[Start of Attachment]
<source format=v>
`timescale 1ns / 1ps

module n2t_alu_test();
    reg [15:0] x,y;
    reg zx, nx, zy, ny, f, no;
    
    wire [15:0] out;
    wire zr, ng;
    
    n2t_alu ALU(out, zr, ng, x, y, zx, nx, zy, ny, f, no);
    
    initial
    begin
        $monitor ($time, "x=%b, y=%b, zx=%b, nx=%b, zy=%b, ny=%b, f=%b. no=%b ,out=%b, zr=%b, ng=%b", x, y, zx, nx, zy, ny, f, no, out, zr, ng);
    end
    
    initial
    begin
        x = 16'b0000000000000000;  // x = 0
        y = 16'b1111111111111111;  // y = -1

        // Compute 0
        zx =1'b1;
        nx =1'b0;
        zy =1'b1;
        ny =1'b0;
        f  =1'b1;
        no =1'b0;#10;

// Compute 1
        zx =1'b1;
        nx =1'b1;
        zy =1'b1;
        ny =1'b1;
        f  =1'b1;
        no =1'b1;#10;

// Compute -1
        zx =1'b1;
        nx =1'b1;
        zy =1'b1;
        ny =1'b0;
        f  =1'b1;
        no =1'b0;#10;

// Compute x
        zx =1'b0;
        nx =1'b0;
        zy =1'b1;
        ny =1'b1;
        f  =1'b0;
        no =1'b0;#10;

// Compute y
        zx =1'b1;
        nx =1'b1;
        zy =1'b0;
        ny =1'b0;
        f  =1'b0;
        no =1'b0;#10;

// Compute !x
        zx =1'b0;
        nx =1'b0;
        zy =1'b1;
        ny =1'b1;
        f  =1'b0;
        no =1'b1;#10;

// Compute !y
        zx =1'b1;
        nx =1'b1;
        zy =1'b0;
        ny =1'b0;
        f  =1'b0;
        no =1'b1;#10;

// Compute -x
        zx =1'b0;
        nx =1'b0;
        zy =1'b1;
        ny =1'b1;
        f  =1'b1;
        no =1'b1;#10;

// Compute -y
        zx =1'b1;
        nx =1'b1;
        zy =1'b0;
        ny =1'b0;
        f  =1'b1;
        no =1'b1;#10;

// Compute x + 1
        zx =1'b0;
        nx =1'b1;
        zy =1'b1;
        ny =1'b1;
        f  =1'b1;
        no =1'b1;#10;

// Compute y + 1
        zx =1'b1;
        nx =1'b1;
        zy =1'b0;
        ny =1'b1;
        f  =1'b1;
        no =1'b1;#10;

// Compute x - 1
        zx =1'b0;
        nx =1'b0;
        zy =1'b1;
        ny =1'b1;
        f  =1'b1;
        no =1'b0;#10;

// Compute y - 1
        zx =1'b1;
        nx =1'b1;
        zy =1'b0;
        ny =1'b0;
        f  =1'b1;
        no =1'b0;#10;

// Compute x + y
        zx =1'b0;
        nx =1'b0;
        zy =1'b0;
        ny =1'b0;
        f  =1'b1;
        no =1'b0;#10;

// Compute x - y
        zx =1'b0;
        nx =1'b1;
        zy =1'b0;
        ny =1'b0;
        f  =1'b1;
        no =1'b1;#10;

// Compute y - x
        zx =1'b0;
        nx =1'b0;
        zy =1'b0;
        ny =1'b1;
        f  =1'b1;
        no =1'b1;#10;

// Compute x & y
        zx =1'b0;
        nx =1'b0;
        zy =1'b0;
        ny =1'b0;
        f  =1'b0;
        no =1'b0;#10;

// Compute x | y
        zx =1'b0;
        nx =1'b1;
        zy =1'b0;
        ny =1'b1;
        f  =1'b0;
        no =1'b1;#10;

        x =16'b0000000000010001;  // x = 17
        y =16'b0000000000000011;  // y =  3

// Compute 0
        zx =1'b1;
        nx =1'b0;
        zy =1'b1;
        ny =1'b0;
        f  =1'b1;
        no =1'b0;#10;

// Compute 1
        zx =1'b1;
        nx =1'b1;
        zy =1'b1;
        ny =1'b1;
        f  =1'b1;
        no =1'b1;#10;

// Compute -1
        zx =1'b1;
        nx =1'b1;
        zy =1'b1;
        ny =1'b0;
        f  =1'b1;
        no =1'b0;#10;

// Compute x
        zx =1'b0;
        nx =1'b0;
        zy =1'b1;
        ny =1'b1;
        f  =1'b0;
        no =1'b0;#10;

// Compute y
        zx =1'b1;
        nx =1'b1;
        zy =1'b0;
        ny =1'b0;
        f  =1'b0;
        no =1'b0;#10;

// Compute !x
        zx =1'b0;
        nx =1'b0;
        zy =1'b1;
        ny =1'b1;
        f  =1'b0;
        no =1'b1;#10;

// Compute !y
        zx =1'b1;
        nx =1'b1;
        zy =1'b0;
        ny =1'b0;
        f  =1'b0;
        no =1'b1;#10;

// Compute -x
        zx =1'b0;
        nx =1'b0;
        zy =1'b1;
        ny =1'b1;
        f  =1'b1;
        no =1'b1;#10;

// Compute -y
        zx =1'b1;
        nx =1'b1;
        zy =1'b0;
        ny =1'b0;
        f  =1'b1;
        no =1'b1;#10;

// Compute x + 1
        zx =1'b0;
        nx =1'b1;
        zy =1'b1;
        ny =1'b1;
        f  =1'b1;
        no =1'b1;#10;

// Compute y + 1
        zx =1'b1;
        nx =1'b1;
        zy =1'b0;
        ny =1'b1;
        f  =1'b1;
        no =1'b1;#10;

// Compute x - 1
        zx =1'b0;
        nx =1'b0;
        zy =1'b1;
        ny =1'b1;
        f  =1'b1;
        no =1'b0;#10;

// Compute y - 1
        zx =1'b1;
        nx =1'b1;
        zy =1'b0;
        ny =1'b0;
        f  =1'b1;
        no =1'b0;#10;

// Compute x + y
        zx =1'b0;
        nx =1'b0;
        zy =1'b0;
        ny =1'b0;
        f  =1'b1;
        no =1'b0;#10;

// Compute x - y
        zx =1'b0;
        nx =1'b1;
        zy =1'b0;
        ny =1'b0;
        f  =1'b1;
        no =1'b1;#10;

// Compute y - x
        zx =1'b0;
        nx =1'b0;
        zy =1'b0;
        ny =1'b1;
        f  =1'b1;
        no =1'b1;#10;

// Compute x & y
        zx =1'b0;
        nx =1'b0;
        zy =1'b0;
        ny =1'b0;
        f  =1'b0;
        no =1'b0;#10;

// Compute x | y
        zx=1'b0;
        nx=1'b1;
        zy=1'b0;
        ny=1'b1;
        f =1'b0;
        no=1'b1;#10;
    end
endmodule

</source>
[End of Attachment]
[Start of Attachment]
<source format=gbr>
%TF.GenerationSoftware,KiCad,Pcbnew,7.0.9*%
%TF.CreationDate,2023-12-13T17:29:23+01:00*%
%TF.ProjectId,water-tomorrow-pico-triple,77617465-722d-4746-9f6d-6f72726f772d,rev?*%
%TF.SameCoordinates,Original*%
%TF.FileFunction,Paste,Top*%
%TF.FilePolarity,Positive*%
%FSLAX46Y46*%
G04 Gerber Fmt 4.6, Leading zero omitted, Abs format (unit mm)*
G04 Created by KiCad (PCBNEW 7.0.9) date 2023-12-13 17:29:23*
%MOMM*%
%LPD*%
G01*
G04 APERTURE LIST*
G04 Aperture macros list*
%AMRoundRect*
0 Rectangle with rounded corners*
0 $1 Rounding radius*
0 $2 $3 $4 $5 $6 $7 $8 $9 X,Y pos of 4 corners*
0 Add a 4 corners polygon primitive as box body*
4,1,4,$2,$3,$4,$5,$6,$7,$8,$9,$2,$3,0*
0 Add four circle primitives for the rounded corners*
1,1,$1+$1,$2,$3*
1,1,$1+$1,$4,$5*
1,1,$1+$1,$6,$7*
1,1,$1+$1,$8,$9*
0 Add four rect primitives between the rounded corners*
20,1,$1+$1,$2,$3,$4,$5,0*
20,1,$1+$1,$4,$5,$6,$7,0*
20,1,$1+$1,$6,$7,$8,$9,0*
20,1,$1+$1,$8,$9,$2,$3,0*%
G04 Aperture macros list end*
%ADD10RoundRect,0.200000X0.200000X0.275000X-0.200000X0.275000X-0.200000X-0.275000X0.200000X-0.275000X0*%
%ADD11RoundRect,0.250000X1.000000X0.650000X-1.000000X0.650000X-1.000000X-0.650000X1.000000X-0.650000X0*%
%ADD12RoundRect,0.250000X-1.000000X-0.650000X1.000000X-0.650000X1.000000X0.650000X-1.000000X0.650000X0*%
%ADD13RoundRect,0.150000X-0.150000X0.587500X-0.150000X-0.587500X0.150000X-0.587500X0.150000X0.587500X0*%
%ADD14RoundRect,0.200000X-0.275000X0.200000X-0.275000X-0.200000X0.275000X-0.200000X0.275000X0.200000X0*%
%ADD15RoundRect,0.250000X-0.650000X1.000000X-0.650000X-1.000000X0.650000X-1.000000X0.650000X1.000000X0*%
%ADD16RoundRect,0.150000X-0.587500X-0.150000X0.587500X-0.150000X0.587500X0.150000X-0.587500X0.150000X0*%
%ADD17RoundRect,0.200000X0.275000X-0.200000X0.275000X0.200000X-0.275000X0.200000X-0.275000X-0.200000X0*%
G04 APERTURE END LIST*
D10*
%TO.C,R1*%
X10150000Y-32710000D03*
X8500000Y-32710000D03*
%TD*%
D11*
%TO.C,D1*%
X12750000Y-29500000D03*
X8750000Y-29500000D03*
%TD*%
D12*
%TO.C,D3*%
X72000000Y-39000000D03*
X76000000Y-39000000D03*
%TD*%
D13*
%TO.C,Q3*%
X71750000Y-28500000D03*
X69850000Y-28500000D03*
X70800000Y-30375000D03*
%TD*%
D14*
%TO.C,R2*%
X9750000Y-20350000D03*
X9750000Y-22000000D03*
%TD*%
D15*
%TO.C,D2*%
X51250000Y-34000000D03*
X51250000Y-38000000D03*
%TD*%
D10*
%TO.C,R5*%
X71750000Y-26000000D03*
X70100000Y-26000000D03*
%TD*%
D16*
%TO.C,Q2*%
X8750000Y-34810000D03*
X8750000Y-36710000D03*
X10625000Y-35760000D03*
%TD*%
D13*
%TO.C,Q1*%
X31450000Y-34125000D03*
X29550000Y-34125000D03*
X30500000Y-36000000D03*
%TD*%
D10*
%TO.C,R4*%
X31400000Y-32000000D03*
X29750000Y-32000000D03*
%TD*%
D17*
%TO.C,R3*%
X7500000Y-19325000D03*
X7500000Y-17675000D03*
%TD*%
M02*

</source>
[End of Attachment]
▶ Work item: Bring together every line in the entries that holds the string "format".

▶ Task answer:
<source format=v>
<source format=gbr>
G04 Gerber Fmt 4.6, Leading zero omitted, Abs format (unit mm)*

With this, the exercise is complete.